Monday, 31 de January de 2011

Sexagem fetal, exame precoce para descobrir o sexo do bebê

Exame feito a partir da coleta de sangue da mãe permite saber se o filho será menino ou menina a partir da oitava semana de gestação, em 99% dos casos

sexagem-fetal-exame-precoce-para-descobrir-o-sexo-do-bebe.jpg

Saber o sexo do bebê é um desejo da maioria das mulheres que estão grávidas. Cada vez mais, os pais têm pressa para descobrir se o filho será menino ou menina, para assim, poder escolher o nome, preparar o enxoval e a decoração do quarto. Por meio de uma simples coleta de sangue da mãe, com apenas oito semanas de gestação, é possível saber o sexo do bebê. O resultado fica pronto em apenas cinco dias úteis.

Desde o surgimento do ultrassom, a tecnologia tem permitido cada vez mais precocemente que se saiba o sexo do bebê. O ultrassom, por meio de imagens, é capaz de descobrir o sexo do bebê a partir da 13ª semana de gestação. Entretanto, a visualização nem sempre é garantida, pois o resultado depende da posição do feto.

A técnica de identificação do sexo do bebê a partir da coleta de sangue, conhecida como sexagem fetal, independe da posição do feto e pode ser realizada já a partir da oitava semana de gravidez. De acordo com o patologista clínico Gustavo Rassi, do Exame Medicina Diagnóstica/DASA,  o teste é baseado na identificação de fragmentos do cromossomo Y de células fetais na circulação sanguínea da mãe.

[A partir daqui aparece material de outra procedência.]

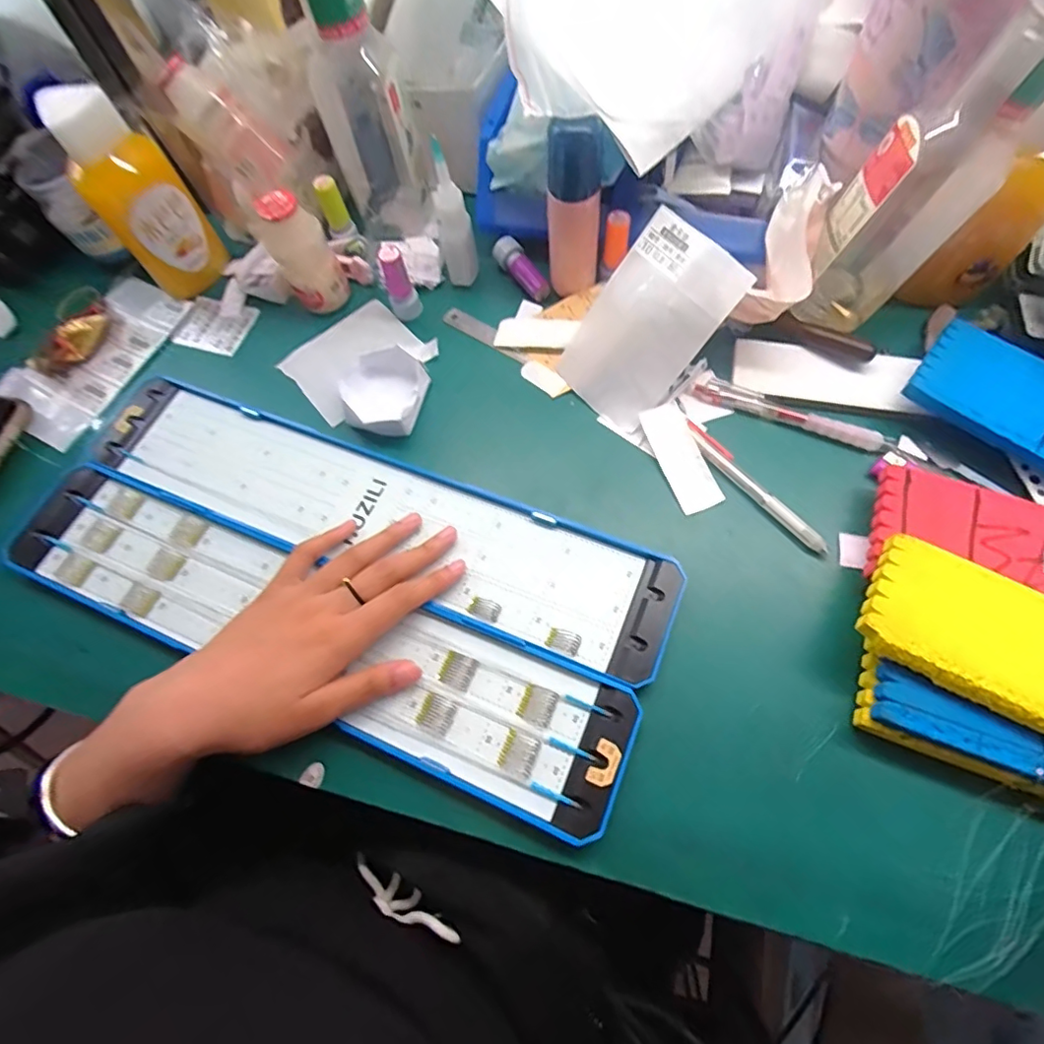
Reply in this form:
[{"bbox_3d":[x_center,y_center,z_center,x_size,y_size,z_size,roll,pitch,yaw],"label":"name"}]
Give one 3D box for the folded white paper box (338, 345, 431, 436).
[{"bbox_3d":[-0.106,-0.098,0.433,0.069,0.030,0.073,-14,65,-3],"label":"folded white paper box"}]

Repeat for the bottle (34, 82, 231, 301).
[{"bbox_3d":[-0.290,-0.249,0.422,0.064,0.149,0.058,-35,70,-9],"label":"bottle"}]

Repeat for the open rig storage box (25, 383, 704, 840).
[{"bbox_3d":[-0.123,0.030,0.379,0.433,0.020,0.182,23,68,12],"label":"open rig storage box"}]

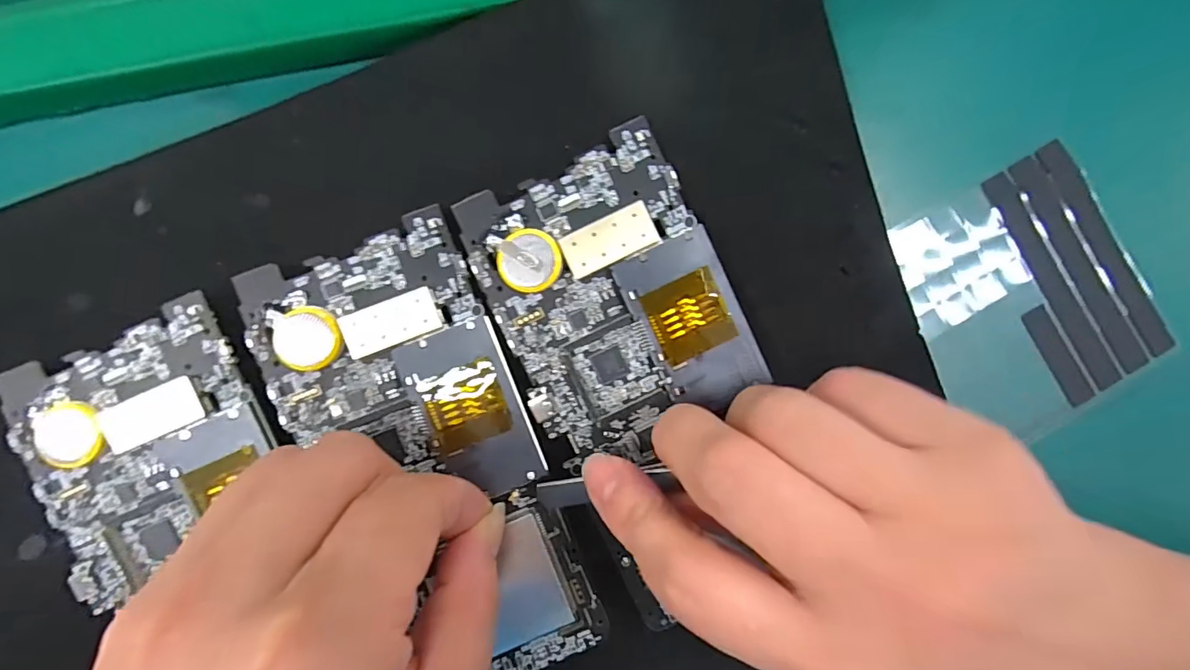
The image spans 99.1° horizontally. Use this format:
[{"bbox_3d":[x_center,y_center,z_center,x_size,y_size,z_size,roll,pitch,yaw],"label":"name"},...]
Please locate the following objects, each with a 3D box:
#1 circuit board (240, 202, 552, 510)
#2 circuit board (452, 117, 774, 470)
[{"bbox_3d":[-0.066,0.015,0.164,0.071,0.004,0.093,-21,90,-2],"label":"circuit board"},{"bbox_3d":[0.005,-0.011,0.167,0.072,0.008,0.093,-24,90,-2],"label":"circuit board"}]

“Como apenas indivíduos do sexo masculino possuem o cromossomo Y dentro de suas células, a presença do cromossomo indica a gestação de um menino e a ausência, por exclusão, a gestação de uma menina. Se uma mulher não estiver grávida e fizer o teste, portanto, ele dará resultado de menina”, explica o patologista clínico, que ressalta, ainda, que através da sexagem fetal não é possível detectar o hormônio da gravidez.


Resultados

Embora o teste seja realizado no Brasil desde 2003, ele ainda é desconhecido por muitas pessoas. Todas as mulheres grávidas que desejam saber o sexo do bebê, mesmo aquelas que já tiveram gestações anteriores, podem fazer o exame. As restrições são apenas para aquelas mulheres que foram transplantadas ou que receberam transfusão de sangue, uma vez que as células do doador sanguíneo podem se implantar no receptor e com isso interferir no resultado.

Em caso de gravidez de gêmeos idênticos, os chamados univitelinos, o resultado obtido com o teste de sexagem fetal é válido para ambos os bebês. Para gêmeos fraternos (presença de duas placentas), a presença de DNA masculino no sangue da mãe significa que pelo menos um dos gêmeos é menino. Mas se o resultado apontar ausência do cromossomo Y, o teste indica que se trata de gêmeas meninas.

O patologista clínico alerta que o teste não tem 100% de acerto em todos os casos. “Como qualquer teste biológico, existe o risco de erro. Entretanto, essas dúvidas podem ser minimizadas com a repetição do ensaio”, afirma. Em caso de dúvida, a conduta mais adequada, segundo ele, é solicitar uma nova coleta duas a três semanas depois, para se obter uma certeza maior do resultado.


Dúvidas

Outra dúvida que algumas mães têm acerca do teste de sexagem fetal é quanto à possibilidade de haver diferenças entre ele e o ultrassom. Segundo a patologista clínica Flávia Segatto, da Exame Medicina Diagnóstica/DASA, é possível que isso ocorra, pois nenhum dos dois métodos tem 100% de acerto. “Sempre que ocorrer a discordância entre os dois métodos a paciente deve procurar o laboratório para uma nova coleta e para repetição do exame, sem ônus. Essa divergência pode gerar expectativa e desconforto emocional da gestante”, completa a médica.

O teste de sexagem fetal não permite determinar alterações genéticas no feto, uma vez que o princípio do exame é a descoberta de material genético masculino na circulação de sangue da mãe.